Problem
From the line that includes "[8]. LI Xin, YANG" to the closing line of the data, please transcribe every line exactly and add nothing.

The input
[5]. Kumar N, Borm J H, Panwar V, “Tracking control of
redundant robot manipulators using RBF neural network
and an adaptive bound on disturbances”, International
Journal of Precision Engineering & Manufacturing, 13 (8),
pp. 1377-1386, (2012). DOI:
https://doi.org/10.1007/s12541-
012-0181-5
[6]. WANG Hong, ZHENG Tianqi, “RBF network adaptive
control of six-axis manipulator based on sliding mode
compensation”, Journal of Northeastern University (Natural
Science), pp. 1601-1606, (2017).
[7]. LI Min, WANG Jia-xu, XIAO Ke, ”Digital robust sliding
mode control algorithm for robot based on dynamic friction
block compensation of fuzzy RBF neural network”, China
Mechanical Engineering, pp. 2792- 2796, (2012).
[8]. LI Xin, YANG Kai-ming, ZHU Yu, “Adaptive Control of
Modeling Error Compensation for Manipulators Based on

Result
[8]. LI Xin, YANG Kai-ming, ZHU Yu, “Adaptive Control of
Modeling Error Compensation for Manipulators Based on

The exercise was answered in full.